4. Doctor Sleep, by Stephen King
(September 24; Scribner)
As a sequel to what may be the scariest novel of all time, Doctor Sleep can’t help but disappoint. But judged on its own merits, Stephen King’s psychic thriller is an unmitigated success, a rollicking tale of mayhem and mind-reading that’s as satisfying as a steak dinner. Unspooling his story with the effortless grace of an aging pro, King is a living reminder that old dogs can learn new tricks. With 2011’s 11/22/63 and now Doctor Sleep, he’s an author confidently striding into a golden age.
3. Red Moon, by Benjamin Percy
(May 7; Grand Central)
Benjamin Percy’s riveting novel imagines an alternate universe where werewolves are responsible for the majority of anti-American terrorism. While it may lay the political and cultural symbolism on a bit thick at times, Red Moon is first and foremost a rich, absorbing epic about bad-ass werewolves. Stop by for Percy’s thought-provoking allegory, but stay for the super sweet lycan attacks.
2. Scowler, by Daniel Kraus
(March 12; Delecorte Press)
Possibly the most depraved and disturbing novel I read this year––and Scowler is a Junior Library Guild Selection. No shit. Aggressively pushing the boundaries of YA horror, Daniel Kraus’s haunting tale of child abuse is staggeringly violent, featuring grisly scenes of torture and mutilation. But Kraus’s narrative isn’t exploitative, instead adopting a stark, sober tone that forces the reader to face the grim reality of child abuse, as well as the legacy it leaves behind. We’re excited to see if Kraus’s brand of dark, morbid horror will make its way into the Trollhunters novel he’s currently co-writing with Guillermo Del Toro.

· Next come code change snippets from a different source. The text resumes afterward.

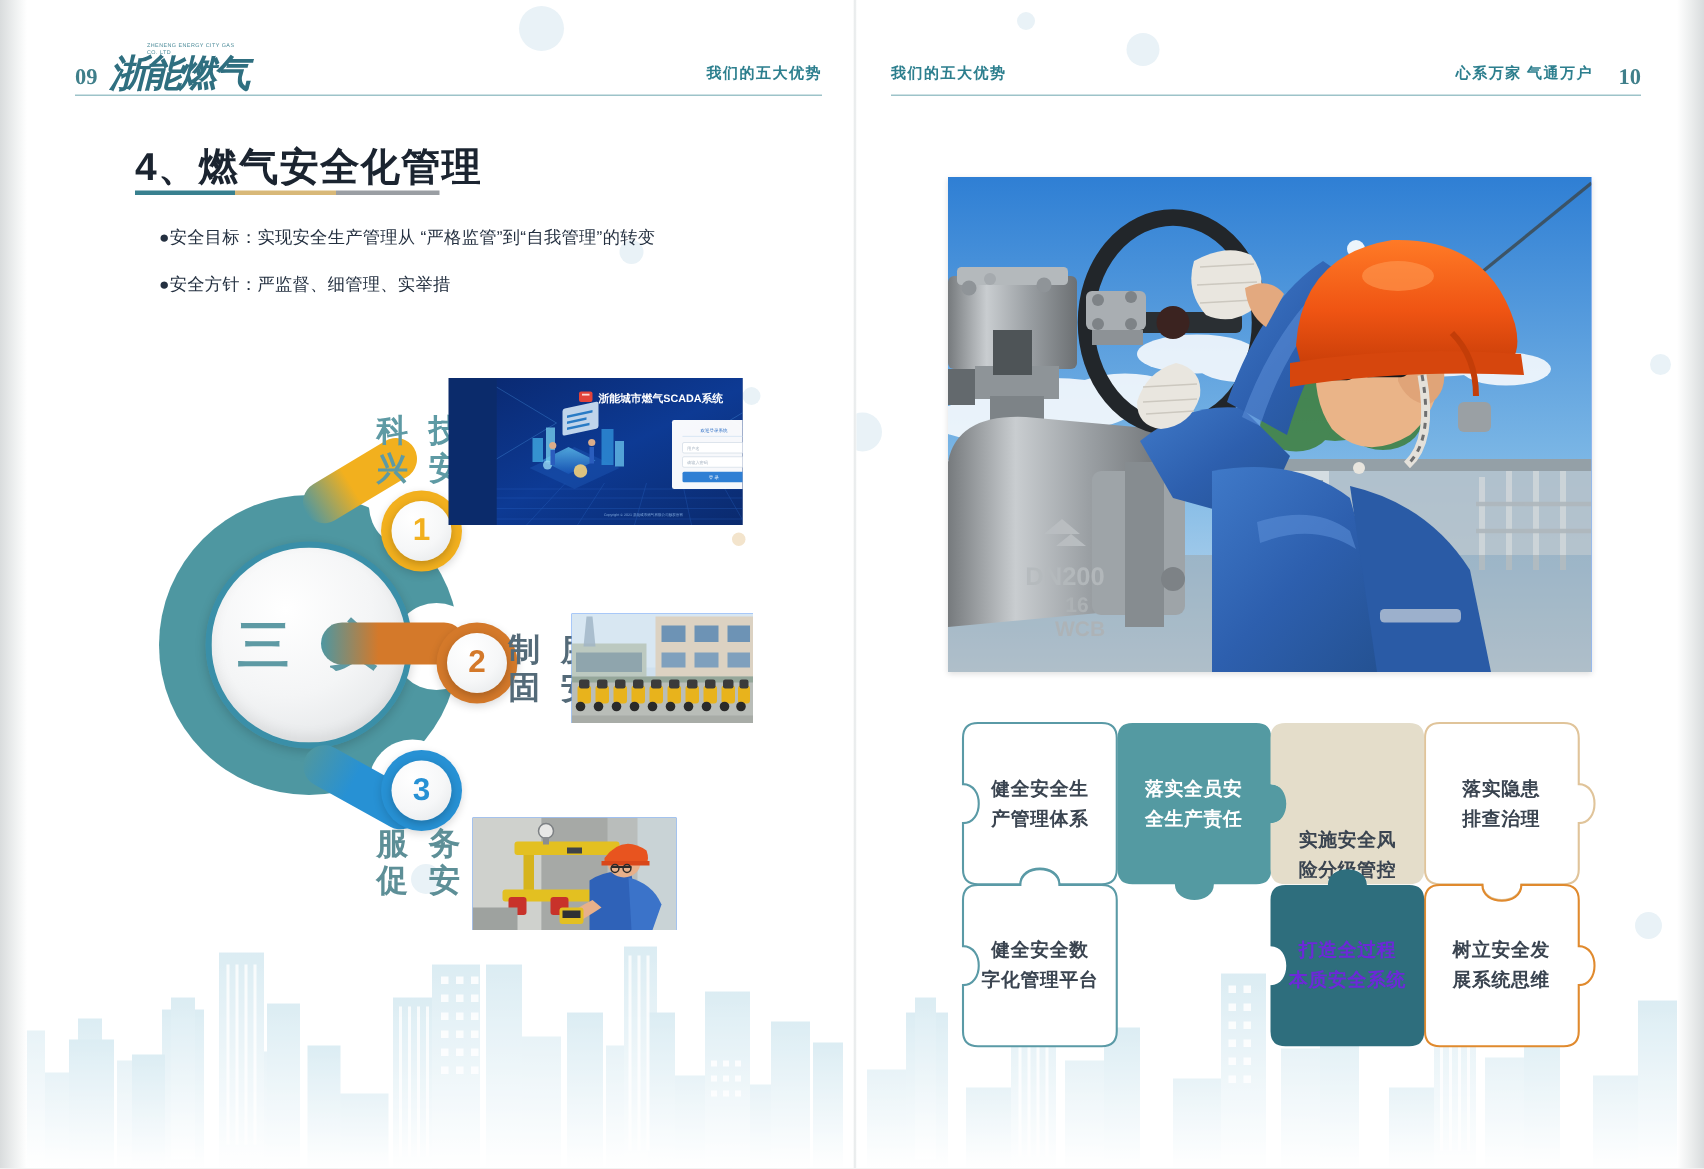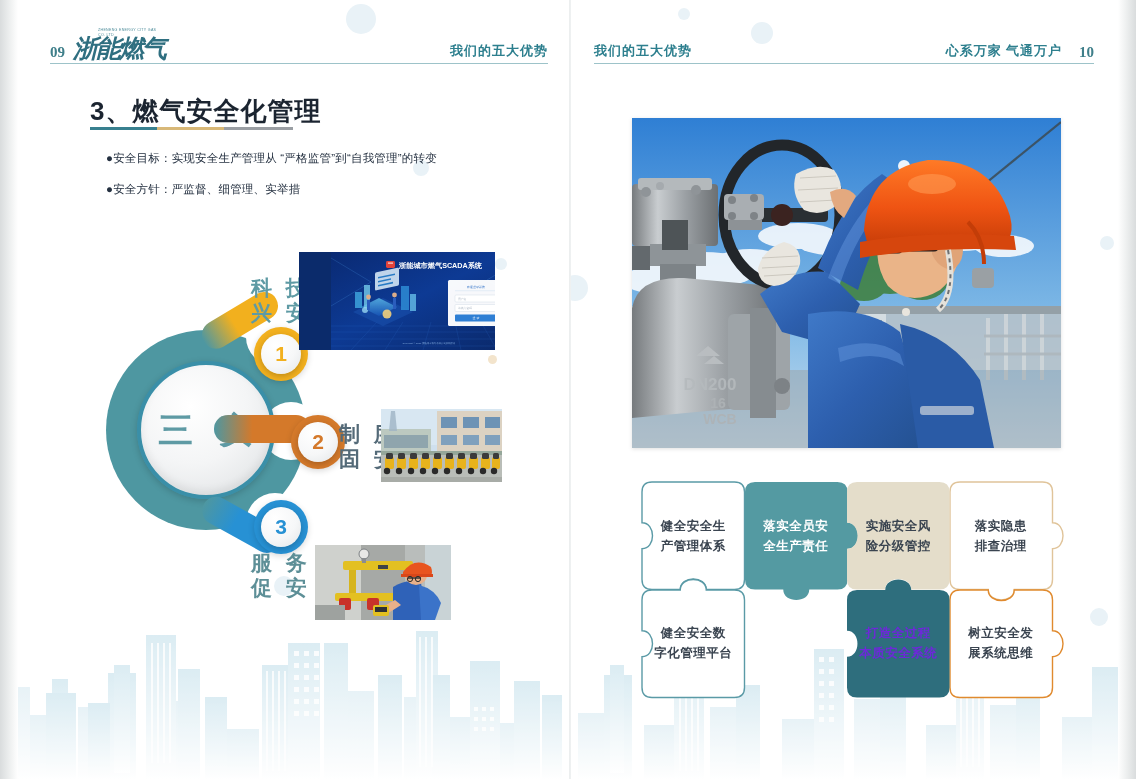--- a/index.html
+++ b/index.html
@@ -35,21 +35,21 @@
       background:#ebeded; }
 
   
   .blob { position:absolute; border-radius:50%; background:#e9f2f7; }
 
   
   .skyline { position:absolute; bottom:0; left:0; width:100%; height:150px;
       opacity:.55; pointer-events:none; }
 
   
-  .hdr { position:absolute; top:42px; font-size:13px; color:#2d7f8e;
+  .hdr { position:absolute; top:42px; font-size:10px; color:#2d7f8e;
       font-family:"Liberation Serif","DejaVu Serif",serif; font-weight:700;
       letter-spacing:1px; white-space:nowrap; }
   .hdr-rule { position:absolute; height:1px; background:#9dc3c9; }
   .pageno { position:absolute; top:44px; font-size:15px; color:#3f7f8a;
       font-family:"Liberation Serif",serif; font-weight:700; }
 
   
   .logo { position:absolute; left:55px; top:28px; width:92px; height:34px; }
   .logo .lg-cn { position:absolute; left:0; top:4px; font-size:25px; font-weight:700;
       color:#2f6f80; font-family:"Liberation Serif","DejaVu Serif",serif;
@@ -208,21 +208,21 @@
     <div class="blob" style="left:256px;top:576px;width:20px;height:20px;"></div>
 
     <div class="logo">
       <div class="lg-cn">浙能燃气</div>
       <div class="lg-en">ZHENENG ENERGY CITY GAS CO. LTD</div>
     </div>
     <div class="pageno" style="left:32px;">09</div>
     <div class="hdr" style="right:22px;">我们的五大优势</div>
     <div class="hdr-rule" style="left:32px;right:22px;top:63px;"></div>
 
-    <div class="sec-title">3、燃气安全化管理</div>
+    <div class="sec-title">4、燃气安全化管理</div>
     <div class="sec-rule"></div>
 
     <div class="bullet" style="top:151px;">●安全目标：实现安全生产管理从 “严格监管”到“自我管理”的转变</div>
     <div class="bullet" style="top:182px;">●安全方针：严监督、细管理、实举措</div>
 
     <div class="ring-wrap">
       <div class="ring-outer"></div>
 
       <div class="ring-notch" style="left:140px;top:-22px;width:58px;height:58px;"></div>
       <div class="ring-notch" style="left:156px;top:72px;width:58px;height:58px;"></div>
@@ -660,21 +660,21 @@
           </svg>
           <div class="puz-txt" style="color: rgb(255, 255, 255);">
             <div>落实全员安</div>
             <div>全生产责任</div>
           </div>
         </div>
         <div class="puz" style="left: 205px; top: 0px; width: 102.5px; height: 107.5px; z-index: 2;">
           <svg viewBox="-16 -16 134.5 139.5" width="134.5" height="139.5" style="position: absolute; left: -16px; top: -16px;">
             <path d="M 10 0 L 92.5 0 Q 102.5 0 102.5 10 L 102.5 97.5 Q 102.5 107.5 92.5 107.5 L 64.25 107.5 C 64.25 93.5, 38.25 93.5, 38.25 107.5 L 10 107.5 Q 0 107.5 0 97.5 L 0 66.75 C 14 66.75, 14 40.75, 0 40.75 L 0 10 Q 0 0 10 0 Z" fill="#e4ddca" stroke="#e4ddca" stroke-width="0"></path>
           </svg>
-          <div class="puz-txt" style="color: rgb(58, 68, 80);">
+          <div class="puz-txt" style="color: rgb(58, 68, 80); justify-content: flex-end;">
             <div>实施安全风</div>
             <div>险分级管控</div>
           </div>
         </div>
         <div class="puz" style="left: 307.5px; top: 0px; width: 102.5px; height: 107.5px; z-index: 1; padding-left: 16px;">
           <svg viewBox="-16 -16 134.5 139.5" width="134.5" height="139.5" style="position: absolute; left: -16px; top: -16px;">
             <path d="M 10 0 L 92.5 0 Q 102.5 0 102.5 10 L 102.5 40.75 C 116.5 40.75, 116.5 66.75, 102.5 66.75 L 102.5 97.5 Q 102.5 107.5 92.5 107.5 L 64.25 107.5 C 64.25 121.5, 38.25 121.5, 38.25 107.5 L 10 107.5 Q 0 107.5 0 97.5 L 0 10 Q 0 0 10 0 Z" fill="#ffffff" stroke="#e0c49a" stroke-width="1.4"></path>
           </svg>
           <div class="puz-txt" style="color: rgb(58, 68, 80);">
             <div>落实隐患</div>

1. Wayward, by Blake Crouch
(September 17; Thomas & Mercer)
Book two of the best horror/sci-fi series you haven’t been reading. Blake Crouch’s brilliantly paced, meticulously plotted novels––about the mysterious developments in ‘Wayward Pines‘, an isolated, heavily surveilled mountain town–– deserve a much wider audience. With M. Night Shyamalan’s Fox mini-series arriving in 2014, Crouch and ‘Wayward Pines’are about to hit the big time.
Best Horror Anthology
The Beautiful Thing That Awaits Us All, Laird Barron
(September 3; Night Shade)
In what was an unusually weak year for horror anthologies, Laird Barron’s much anticipated, much delayed collection of stories was the clear stand out. A Barron story is essentially a short novel. He establishes settings and characters with a speedy, sly panache, whisking the reader away to a different time and place inside of the first few pages. And once he starts setting shit in motion, there’s simply no backing out. As Barron is both a native Alaskan and a Lovecraft enthusiast, many of his stories are rooted in hunting and the outdoors, or the Cthulu mythos, or both. In short, it’s an anthology perfect for your next camping trip. Through his brief career, Barron has developed a fervid fan base amongst other horror authors. There’s a reason why.
Best Picture Book
Alternative Movie Posters, by Matthew Chojnacki
(October 28; Schiffer Publishing)
When it comes to creating decent movie posters, the Hollywood studios have obviously lost the flavor, but the heart of cinema beats loud and strong in this stunning collection of underground movie art. Matthew Chojnacki has compiled over 200 fan-made posters for this fat, gorgeous tome, many of which reference deep cuts from the horror genre. Put it on your coffee table and get yourself laid.